This post is part of the Reporter's Notebook blog.
Sardar Biglari survived a tough spring proxy fight, but he’s not taking his chances with the next one.
Biglari’s hedge fund, The Lion Fund, on Thursday said it would buy an additional 616,312 shares of Biglari Holdings from shareholders at $420 a share. The purchase comes from a tender offer for shares at $420 — a 13.6-percent premium on the price of those shares the day before the offer was announced early last month.
The offer was originally for 575,000 shares but was “oversubscribed,” meaning more shareholders offered to sell their shares to Biglari at that price than had been planned.
The additional shares will give the chairman of Biglari Holdings control of almost half of the outstanding shares at the company that first voted him on the board seven years ago.
The purchase of those shares will give Biglari voting control over 1.022 million shares, or just more than 49 percent of Biglari Holdings’ outstanding shares. Biglari previously controlled less than 20 percent of shares.

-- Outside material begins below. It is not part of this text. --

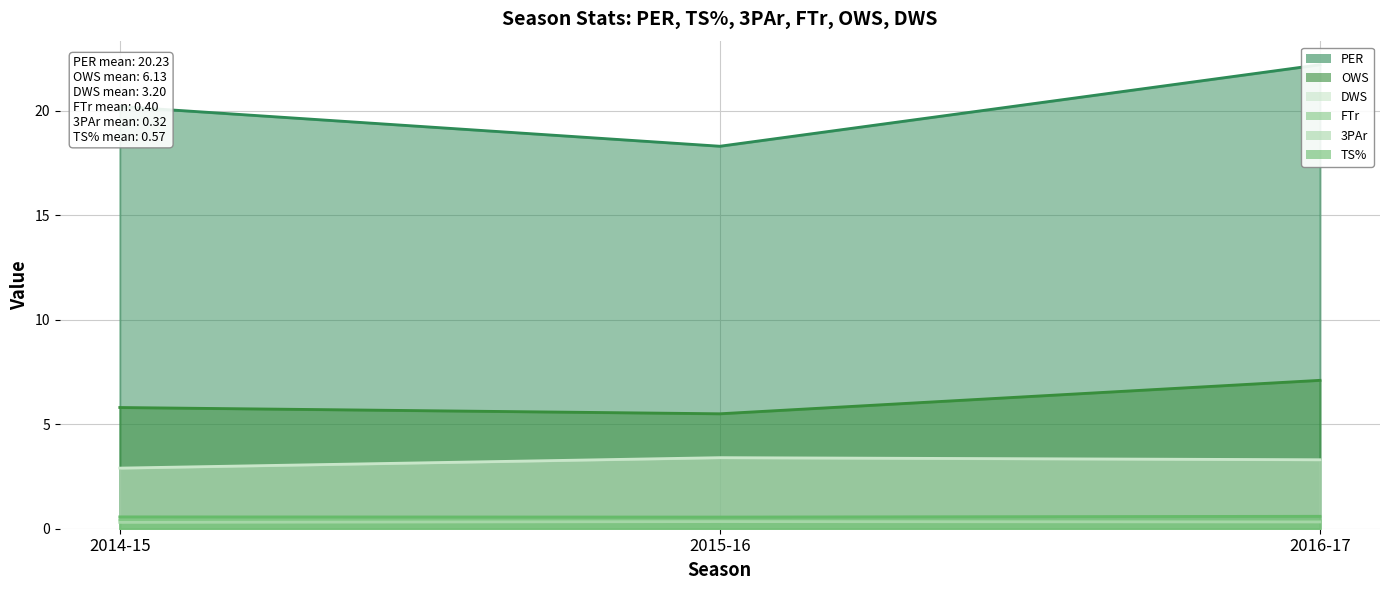

Which series changed the most between 2014-15 and 2015-16?

PER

The tender offer came one day after Biglari Holdings opted out of an Indiana law that limits a single shareholder’s voting rights at 20 percent. In other words, Biglari will be able to vote nearly 50 percent of the company’s shares.

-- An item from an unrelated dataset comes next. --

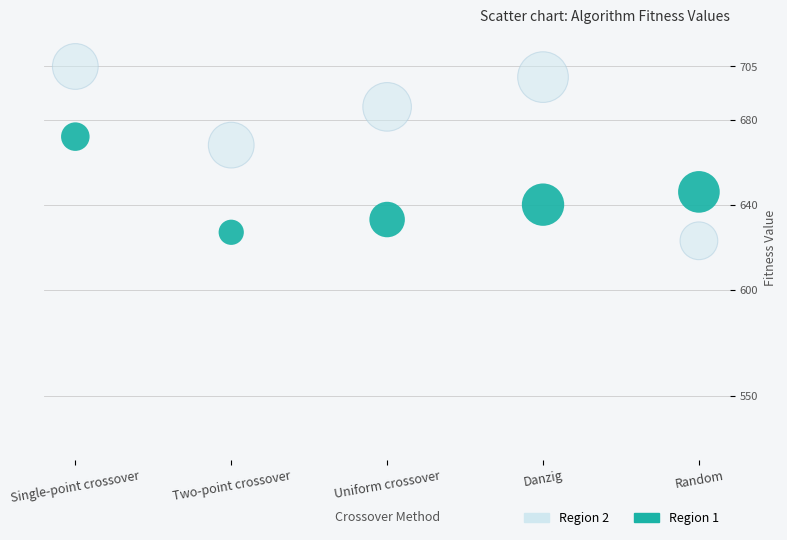

Across all series, what Y value is closest to 664?

668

With that many shares, the owner of Steak n’ Shake will be almost impossible to unseat in a proxy fight, and other shareholders will struggle to get seats on the board without his endorsement. It will also limit the potential influence from other shareholders without a near unanimity among non-Biglari shareholders.
The move comes a couple of months after Biglari Holdings shareholders voted for all six incumbents of the board following a proxy fight from little known Minneapolis-based hedge fund Groveland Capital. Biglari himself was the top vote getter, but received less than 50 percent of outstanding shares, and only about 30 percent of shares he didn’t control.

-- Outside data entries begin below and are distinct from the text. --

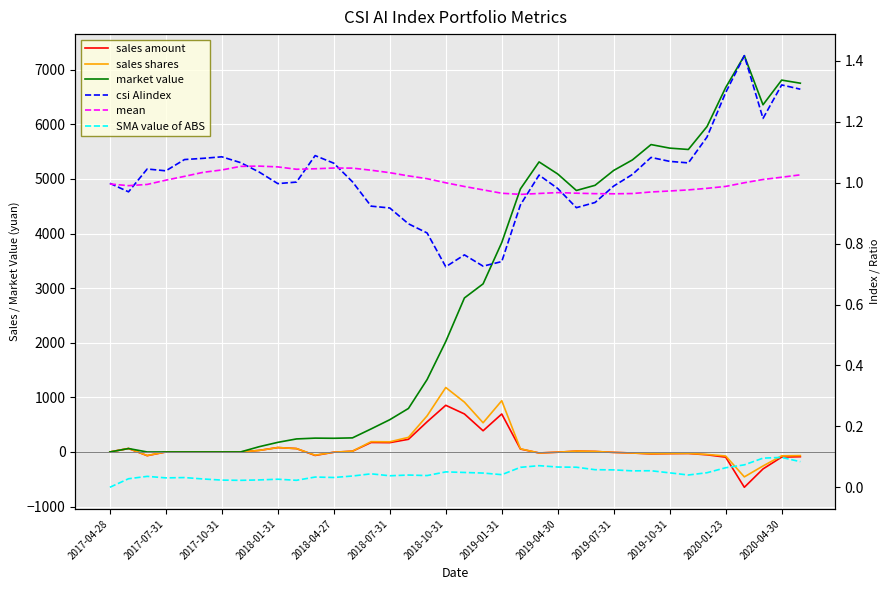

How many lines are shown in the chart?

6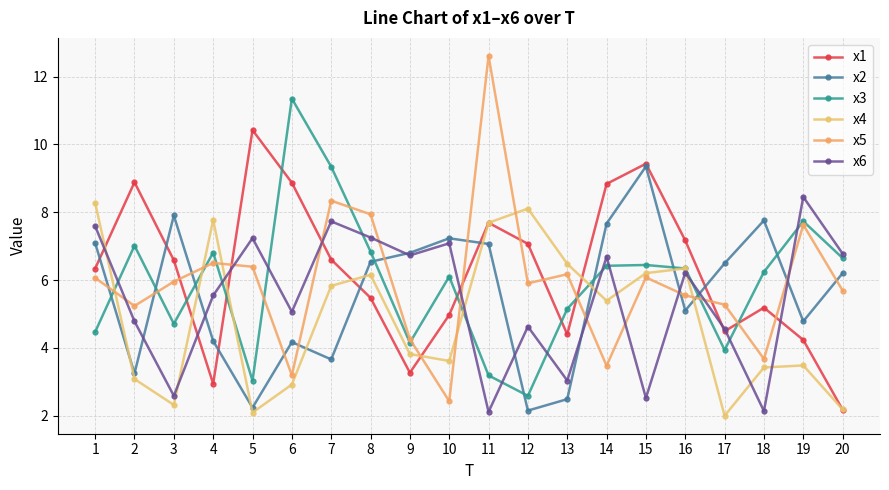

What value does the x4 series have at 20?

2.2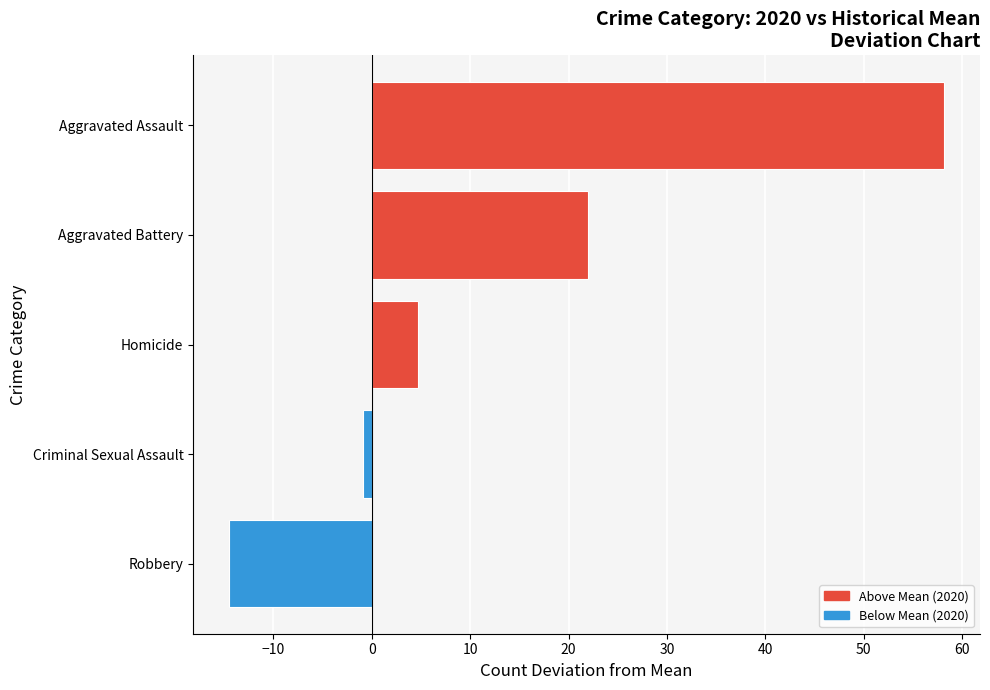

Which label corresponds to the smallest value in the chart?

Robbery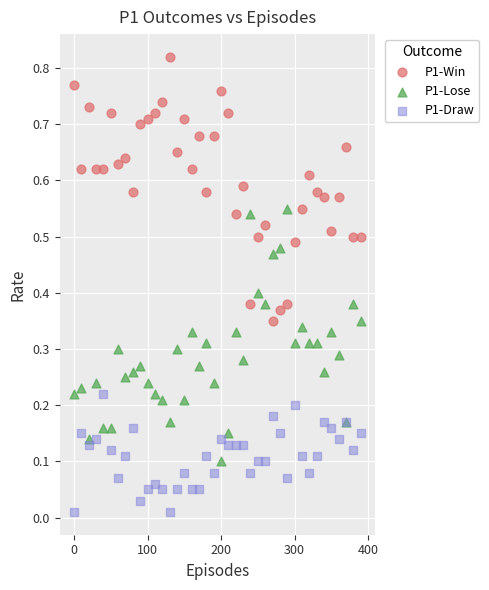

Which series reaches the minimum Y coordinate?

P1-Draw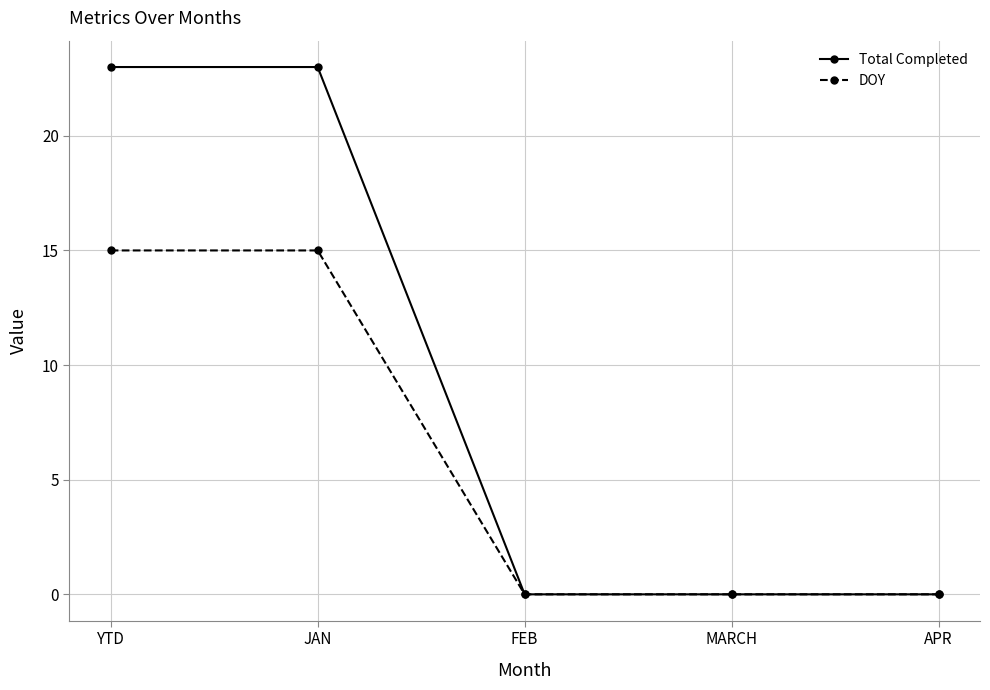

True or false: DOY has a value of 4 at YTD.

False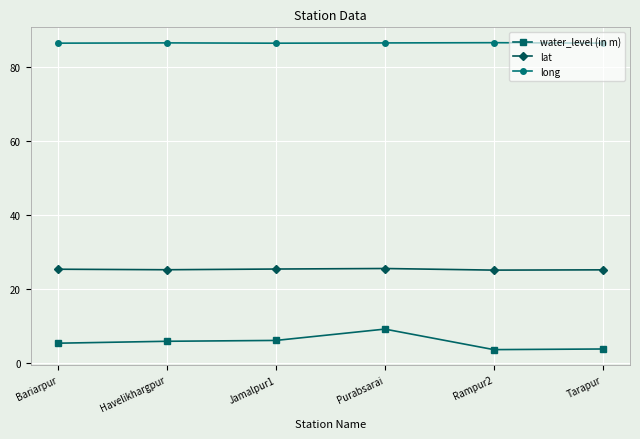

True or false: lat has a value of 25.0 at Rampur2.

True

The tender offer from Biglari has come under intense fire from critics. A writer at Forbes blasted the offer as a “controversial power grab,” but also saved pokes for Wall Street firms, including JPMorgan Chase and Houlihan Lokey, for working on the deal.
Yet Biglari has a history of taking steps to protect his chairmanship at Biglari Holdings since he won a seat on the board at Steak ‘n Shake in 2008, was later named chairman and changed the company’s name to Biglari Holdings. That includes a controversial licensing deal that would entitle him to 2.5 percent of Steak ‘n Shake if he were ever displaced as the company’s chairman — a fee that Groveland had estimated would pay Biglari $20 million a year.
This post has been changed from its original version.
Correction, July 2, 2015: A previous version of this post misidentified Forbes.